Claude Code reads ANTHROPIC_BASE_URL at startup and routes to any Anthropic-compatible API. The non-obvious part: Claude Code uses three internal model tiers (Haiku for aux tasks, Sonnet for main coding, Opus for complex reasoning), and all three must be mapped or you get intermittent 404 errors mid-session. Add this to ~/.zshrc:

export OPENROUTER_API_KEY="sk-or-..."
export ANTHROPIC_BASE_URL="https://openrouter.ai/api"
export ANTHROPIC_AUTH_TOKEN="$OPENROUTER_API_KEY"
export ANTHROPIC_API_KEY=""
export ANTHROPIC_DEFAULT_HAIKU_MODEL="moonshotai/kimi-k2.6"
export ANTHROPIC_DEFAULT_SONNET_MODEL="moonshotai/kimi-k2.6"
export ANTHROPIC_DEFAULT_OPUS_MODEL="moonshotai/kimi-k2.6"
export CLAUDE_CODE_SUBAGENT_MODEL="moonshotai/kimi-k2.6"

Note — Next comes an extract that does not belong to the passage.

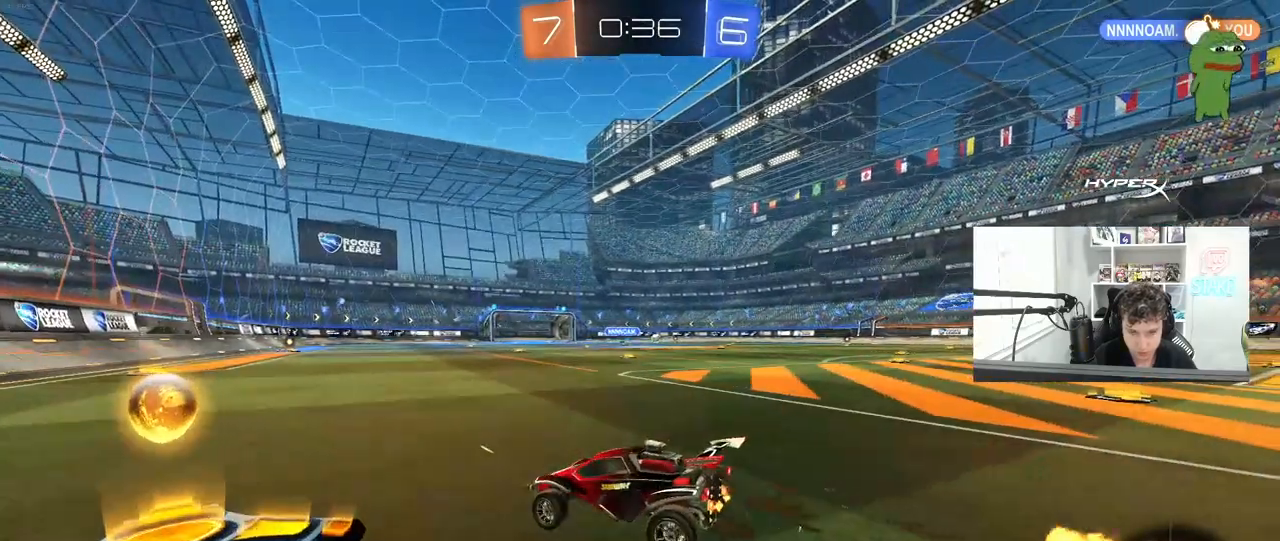
{"keys": ["d", "w"], "mouse": [], "mouse_move": "still", "events": [[50, "shift", "up"], [283, "mouse_left", "down"], [383, "mouse_left", "up"]]}
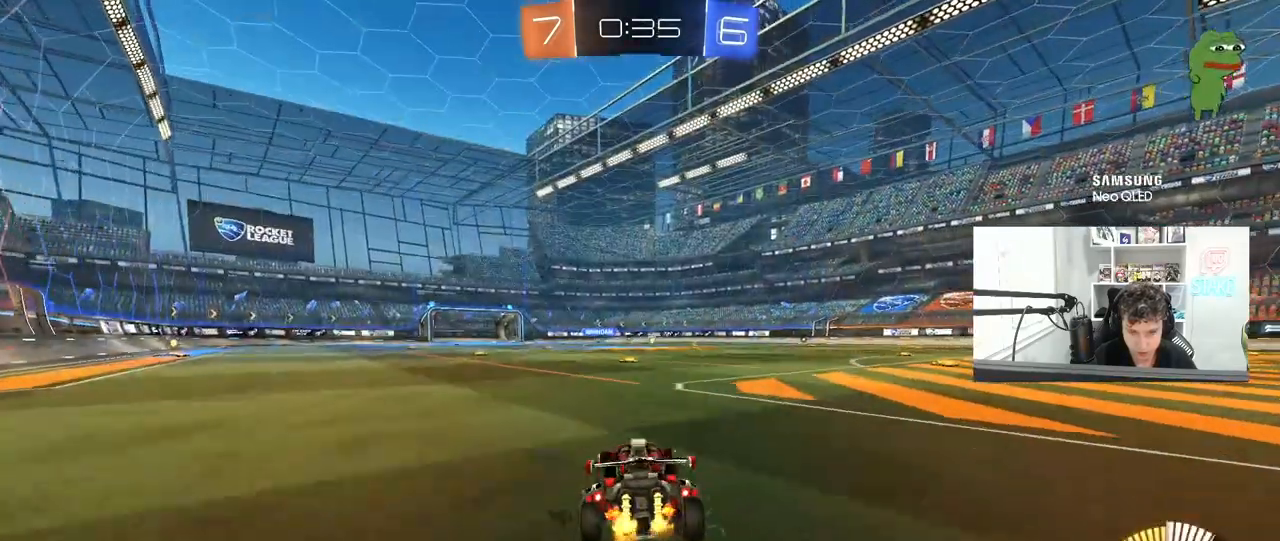
{"keys": ["a", "d", "s"], "mouse": [], "mouse_move": "still", "events": [[17, "d", "up"], [17, "mouse_right", "down"], [67, "mouse_right", "up"], [117, "a", "down"], [167, "w", "up"], [217, "a", "up"], [250, "mouse_left", "down"], [350, "s", "down"], [400, "mouse_left", "up"], [450, "d", "down"], [483, "a", "down"]]}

Use the Moonshot AI provider specifically (moonshotai/kimi-k2.6). Tool error rate across providers: Moonshot AI 0.20%, NovitaAI 0.44%, Cloudflare 1.86%.

The Toolathlon and MCPMark jumps from K2.5 to K2.6 are the story. A model that could not reliably use tools is now one of the best at it. At $0.80/M input tokens, that is the combination that makes K2.6 worth switching for personal and cost-sensitive work.